週末,ノート指導の歴史を知りたくて,1950年代のノート指導の本を探して読んだ。
ノート指導本としての特徴は何か?
今回手にした長田和雄(ながたかずお)の『国語ノートの指導』は,興味深いことに,大村はま同様,「とじ込み式ノート」の実践について書かれている。同時代の教員ということで,他の文献も調べてみると大村はまと同じ研究雑誌で実践研究を書いている。
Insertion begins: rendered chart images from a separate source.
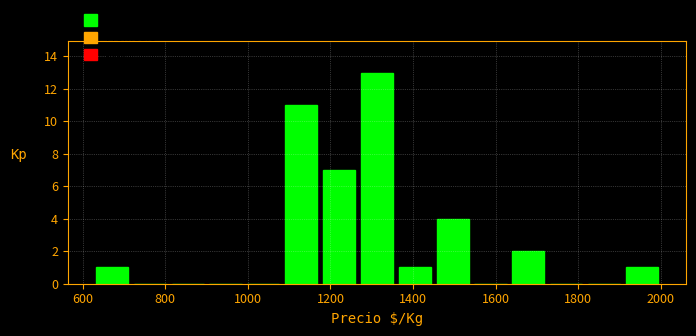

How tall is the bar that spans 1180 to 1260 on the x-axis? Neither the bar edges nor the heights are printed on the chart, so give them approximately, as read against the axes.

7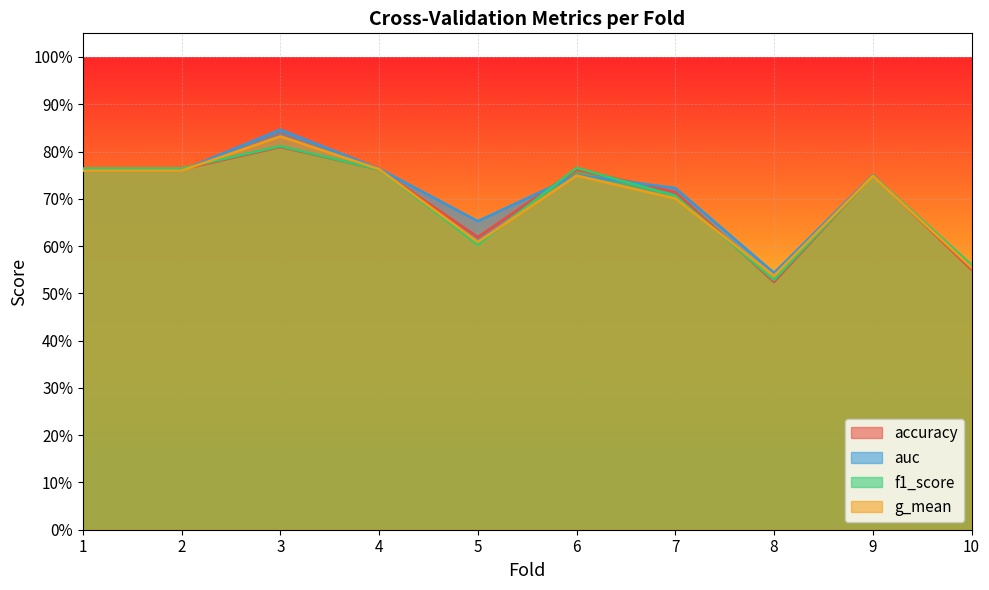

At which label is f1_score closest to 0?

8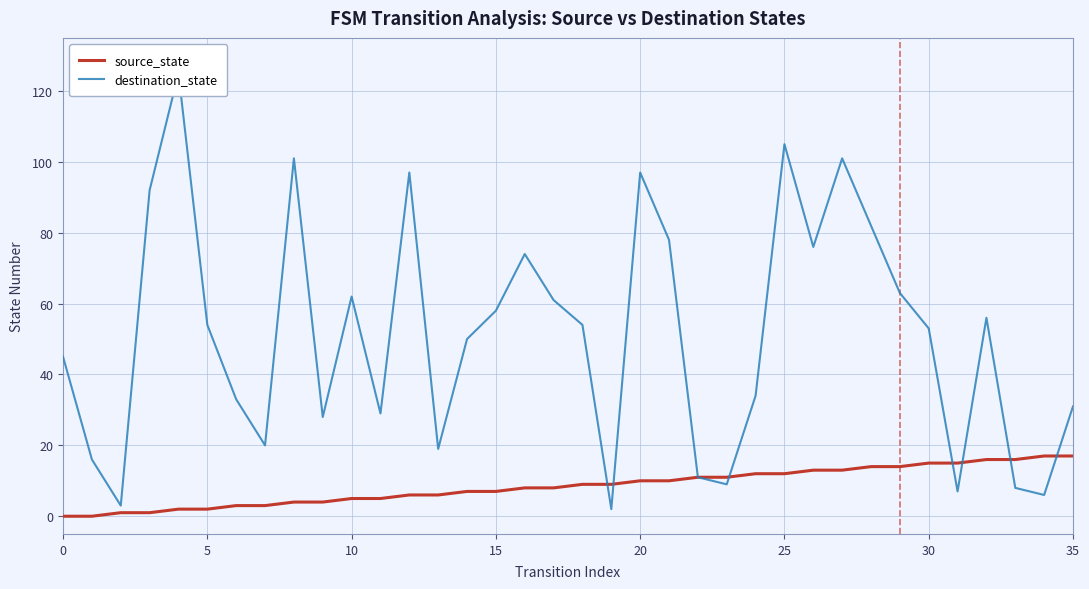

What is the approximate value of destination_state at 9?

28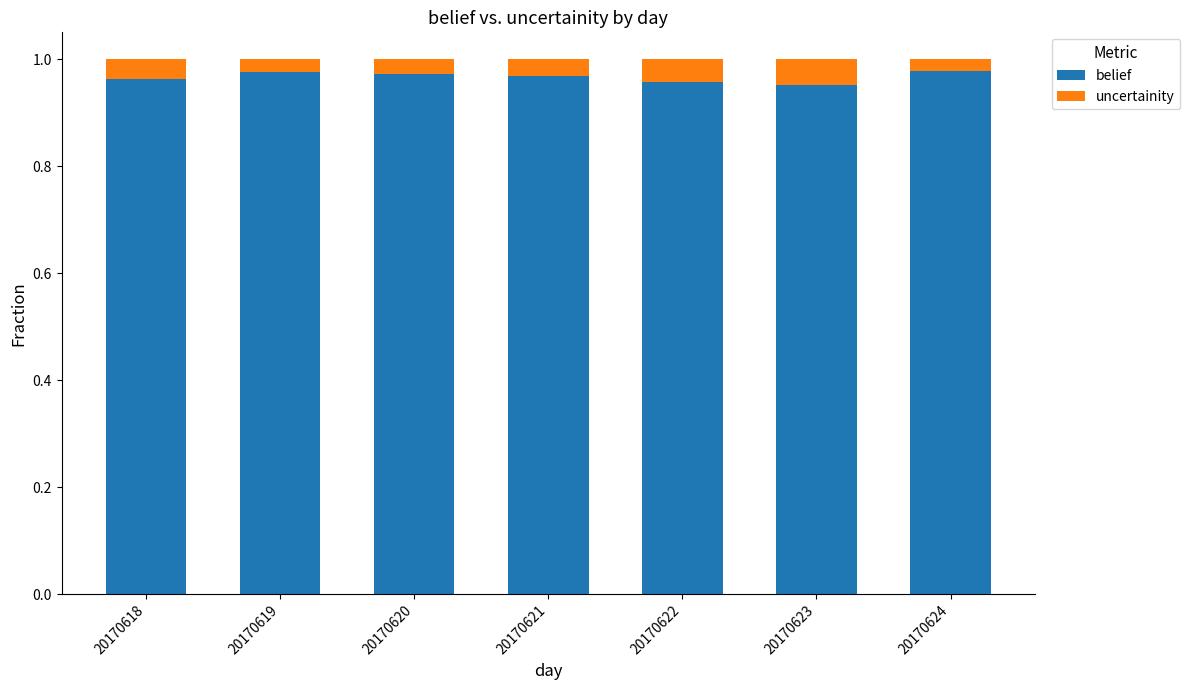

Count the belief values in the range 0 to 1.

7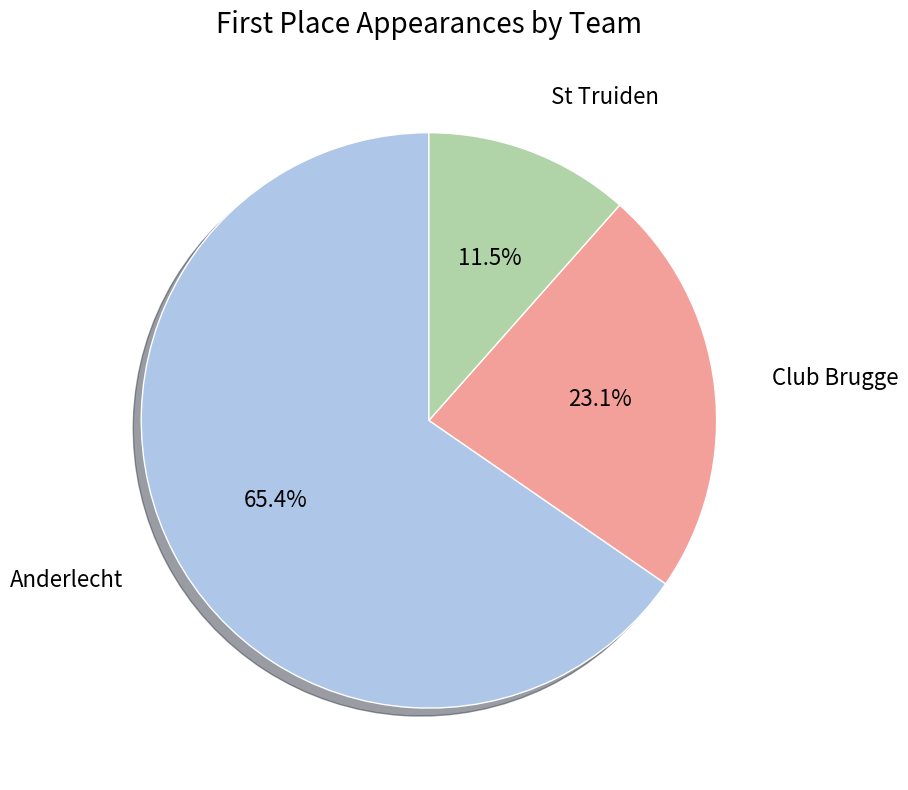

Is there a majority slice in this chart?

Yes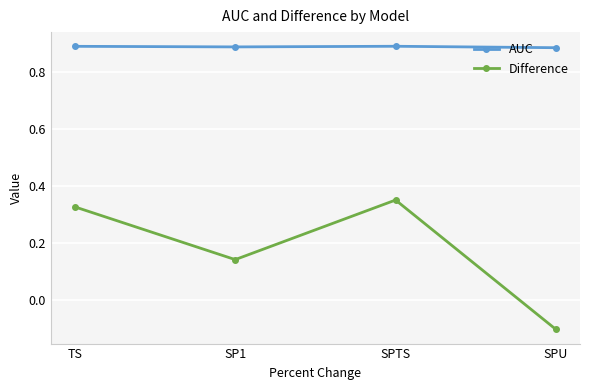

What is the spread (max minus min) of values at SPU?

1.0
他のノート指導に関する実践記録と同様,ノートの価値やノートの体裁,ノートの内容に触れているのはもちろんなのだが,当時の受け持ちの生徒たちにノートに対する意識調査を行っている点と,生徒の具体的な記述が書かれている点が興味深い。
長田実践と今の実践とのつながりはどこにあるか?
長田先生も,この時代の教師として「単元学習」にがっちり取り組まれているのが実践から分かるのだが,継続したノート指導や質を高めるための集団での取り組みなど,現在でもノート指導の工夫として挙げられることが,すでにこの本に紹介されている。
グループ単位でノート指導をしている例については,協同学習の芽が見られるし,ノートを介した個別の面談の実施については,ポートフォリオ評価の実践としても捉えられる。
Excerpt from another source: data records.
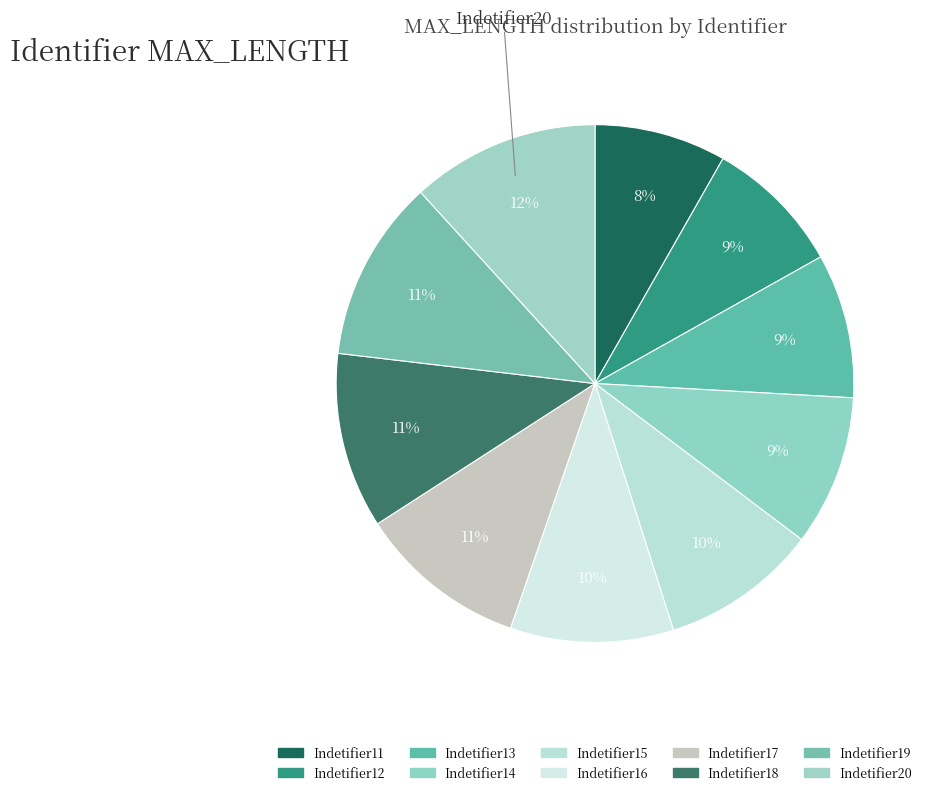

What percentage do Indetifier20 and Indetifier12 together represent?

20.4%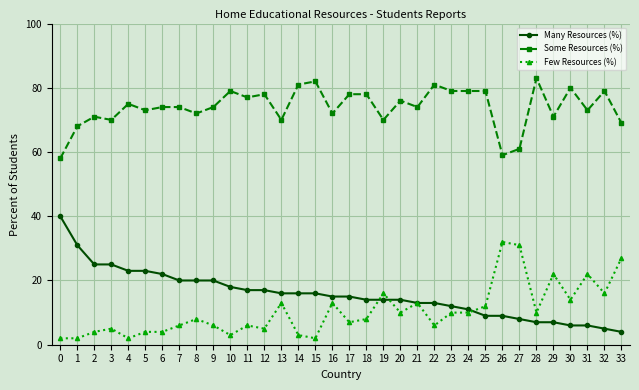

What are all the series names shown in the legend?

Many Resources (%), Some Resources (%), Few Resources (%)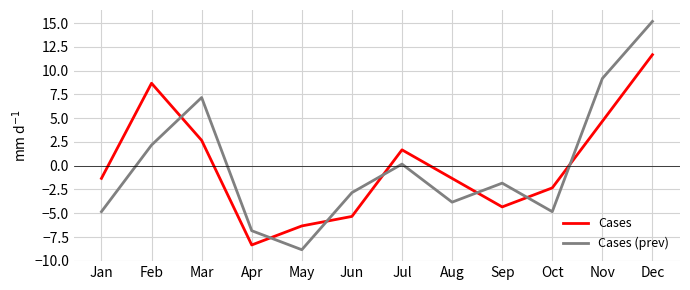

Which series has the widest spread of values?

Cases (prev)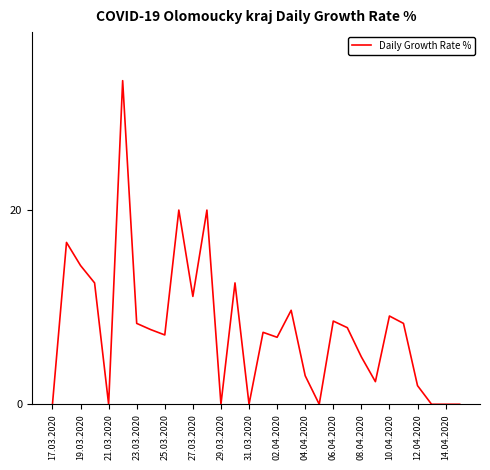

What is the maximum value shown in the chart?

33.3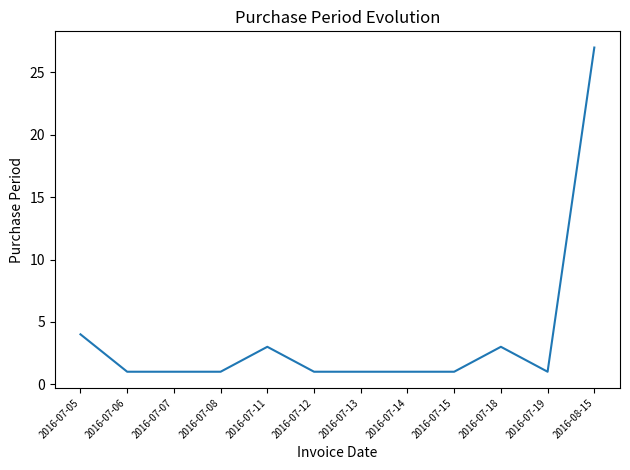

What position from the left is 2016-07-13?

7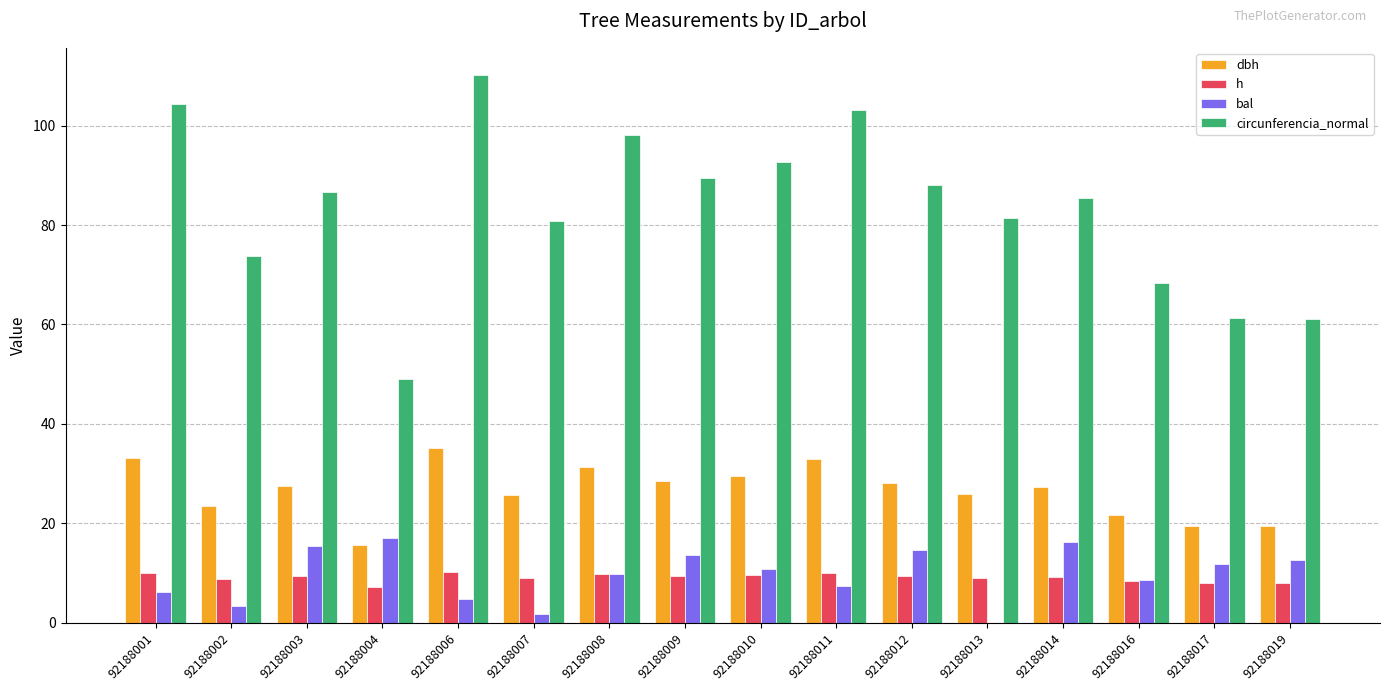

Which label corresponds to the largest value in the chart?

92188006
すでに,これだけの実践群がノート指導に関して見られることに,ただただ脱帽である。
私たちは,まだまだ過去の実践に学ぶことがある。
長田実践を受けて,今,私たちが学べることは?
では,こうした実践例を受けて,今,さらに学習者にとって価値あるノートの活用となるにはどうしたらいいのだろうか。
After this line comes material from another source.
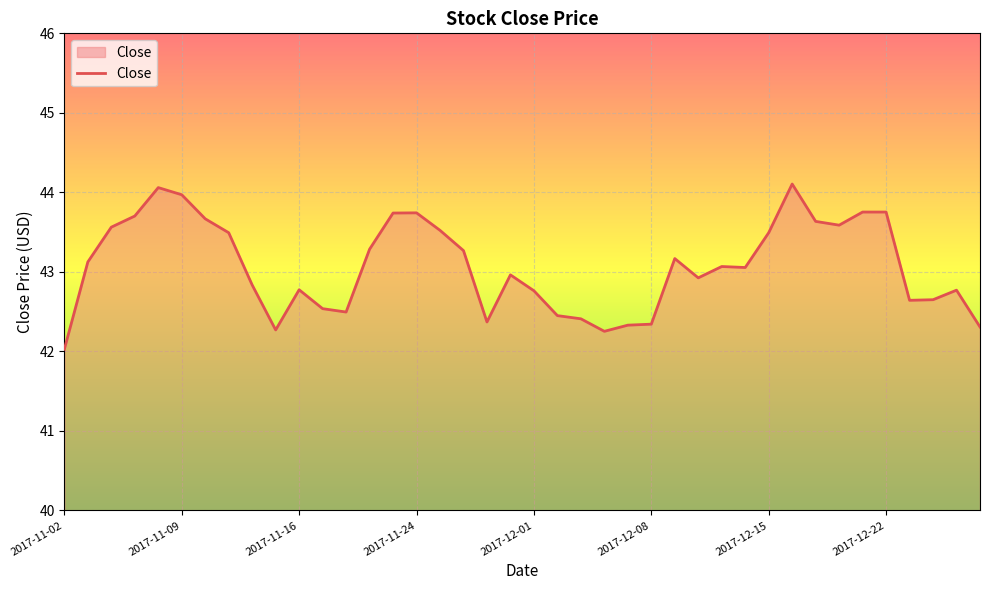

How many values are below 43?

19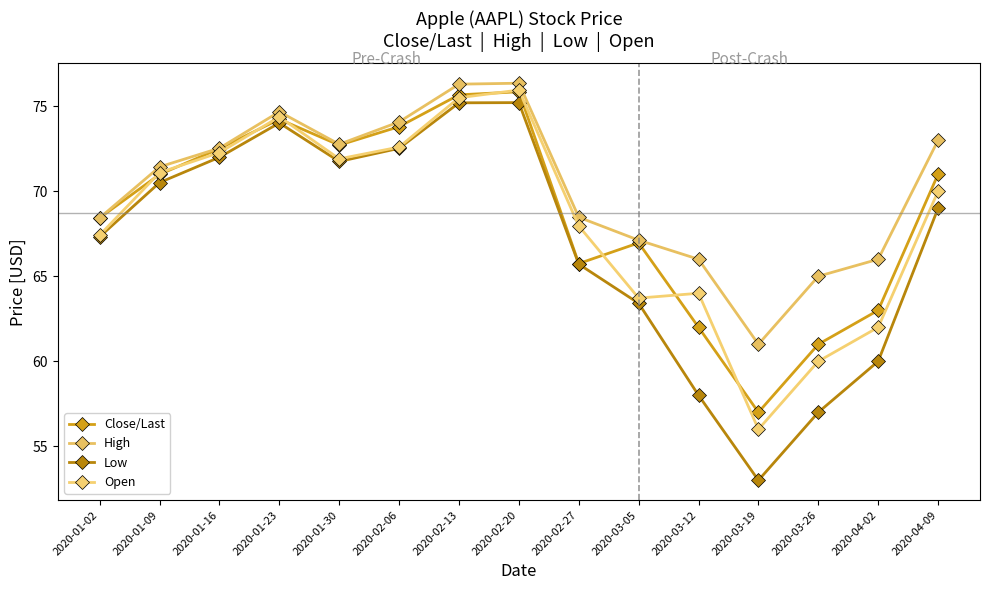

How many lines are shown in the chart?

4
まず,当時と比べて国語の時間は圧倒的に少ない。索引まで作成していた当時の中学生たちと今の中学生では,これだけ豊かな活動を組むだけの時間も意欲もないのかもしれない。
また,IC T活用の流れもあって,紙の束を見直すことも,今は課題となっている。
私たちは何を選択すべきか。
安易な取捨選択にならないように,過去との対話がもっと必要なのかもしれない。
次へ進むべき道筋を自分たちで見つけるために,実践史を引き続き読み続けようと思う。